→ TASK STATEMENT
Among the records that follow, how many lines include the string "hàng"? Only the number is wanted.

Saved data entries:
___
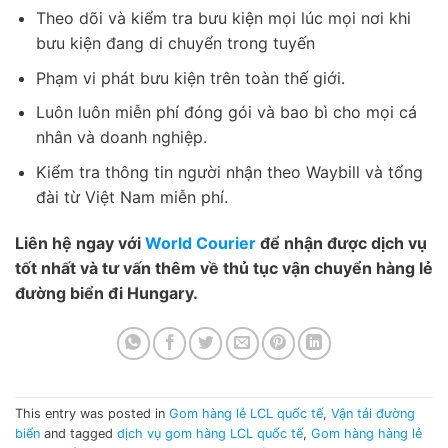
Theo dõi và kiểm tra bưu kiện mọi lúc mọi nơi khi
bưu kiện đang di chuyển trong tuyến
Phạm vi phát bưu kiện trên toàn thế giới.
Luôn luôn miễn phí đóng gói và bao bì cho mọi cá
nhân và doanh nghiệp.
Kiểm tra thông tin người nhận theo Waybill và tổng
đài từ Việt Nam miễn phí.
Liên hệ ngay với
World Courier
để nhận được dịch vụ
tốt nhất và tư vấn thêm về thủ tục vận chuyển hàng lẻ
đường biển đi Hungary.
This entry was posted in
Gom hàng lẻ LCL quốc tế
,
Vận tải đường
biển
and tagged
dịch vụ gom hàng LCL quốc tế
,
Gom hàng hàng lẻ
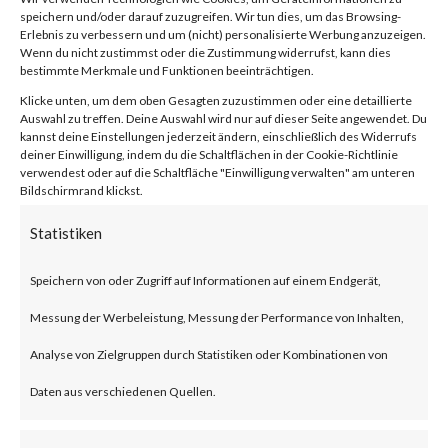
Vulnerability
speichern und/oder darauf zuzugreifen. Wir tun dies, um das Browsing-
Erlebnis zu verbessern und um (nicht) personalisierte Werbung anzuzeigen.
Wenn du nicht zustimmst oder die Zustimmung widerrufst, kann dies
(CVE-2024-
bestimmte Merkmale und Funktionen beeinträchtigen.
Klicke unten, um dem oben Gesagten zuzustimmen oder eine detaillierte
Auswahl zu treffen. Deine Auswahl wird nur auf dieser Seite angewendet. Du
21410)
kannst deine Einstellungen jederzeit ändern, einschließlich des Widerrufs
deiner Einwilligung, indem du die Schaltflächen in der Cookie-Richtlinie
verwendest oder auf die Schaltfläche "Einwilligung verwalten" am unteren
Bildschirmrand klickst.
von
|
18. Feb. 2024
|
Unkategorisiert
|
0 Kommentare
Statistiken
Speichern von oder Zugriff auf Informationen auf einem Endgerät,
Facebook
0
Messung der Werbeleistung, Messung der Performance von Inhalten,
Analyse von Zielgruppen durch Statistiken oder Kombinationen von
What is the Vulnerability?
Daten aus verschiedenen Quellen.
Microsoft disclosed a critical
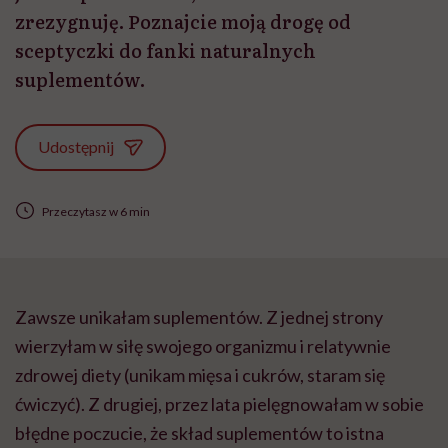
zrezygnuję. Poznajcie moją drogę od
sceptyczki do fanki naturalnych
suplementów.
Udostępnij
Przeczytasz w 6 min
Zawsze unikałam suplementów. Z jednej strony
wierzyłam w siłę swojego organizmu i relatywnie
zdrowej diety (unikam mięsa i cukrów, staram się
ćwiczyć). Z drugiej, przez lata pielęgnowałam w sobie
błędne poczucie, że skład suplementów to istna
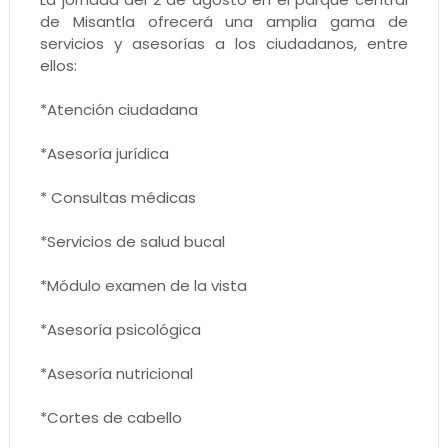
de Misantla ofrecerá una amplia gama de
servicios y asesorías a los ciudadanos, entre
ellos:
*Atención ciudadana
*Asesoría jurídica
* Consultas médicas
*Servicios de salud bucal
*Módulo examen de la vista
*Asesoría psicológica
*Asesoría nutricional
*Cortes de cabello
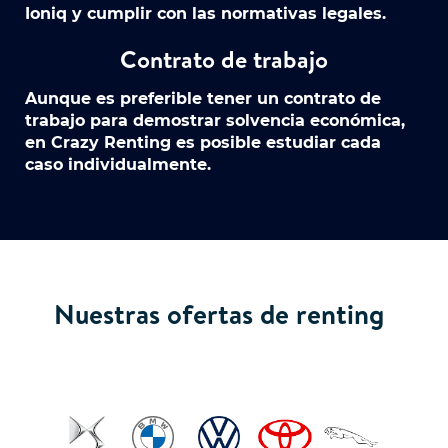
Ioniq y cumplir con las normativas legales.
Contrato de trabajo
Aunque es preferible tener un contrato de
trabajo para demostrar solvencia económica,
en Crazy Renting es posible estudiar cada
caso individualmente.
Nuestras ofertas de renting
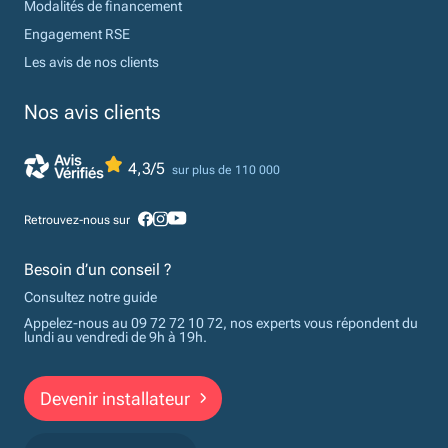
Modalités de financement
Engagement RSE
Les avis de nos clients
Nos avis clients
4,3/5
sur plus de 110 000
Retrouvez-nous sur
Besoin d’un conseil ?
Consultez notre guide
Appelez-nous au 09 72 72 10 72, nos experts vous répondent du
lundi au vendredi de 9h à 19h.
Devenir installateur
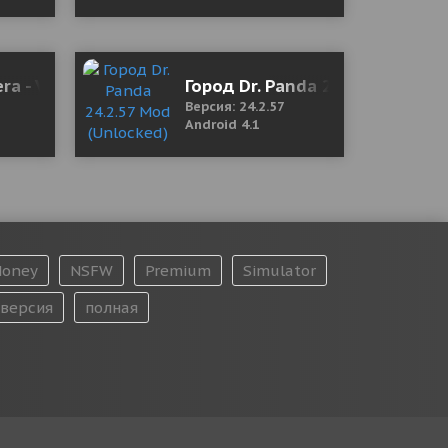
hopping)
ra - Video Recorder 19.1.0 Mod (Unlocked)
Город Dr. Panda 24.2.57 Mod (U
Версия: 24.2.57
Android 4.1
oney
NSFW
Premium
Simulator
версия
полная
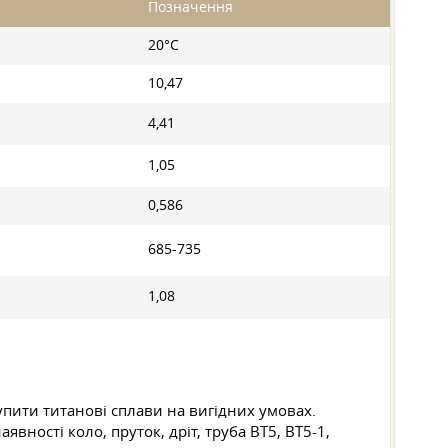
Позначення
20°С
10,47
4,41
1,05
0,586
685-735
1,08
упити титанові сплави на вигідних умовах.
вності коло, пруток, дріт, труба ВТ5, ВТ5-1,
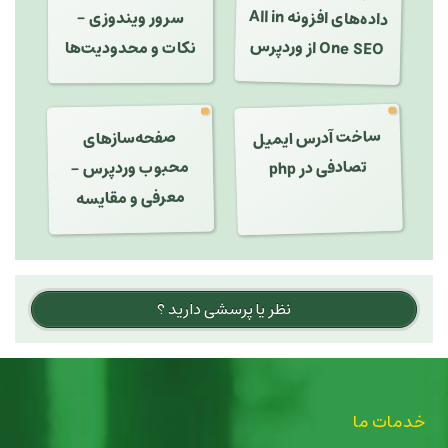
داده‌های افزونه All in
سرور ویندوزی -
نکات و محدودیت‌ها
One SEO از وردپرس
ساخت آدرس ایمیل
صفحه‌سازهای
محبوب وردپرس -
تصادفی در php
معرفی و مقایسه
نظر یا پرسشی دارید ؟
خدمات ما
___
→ SOLUTION FOR THIS PROBLEM
4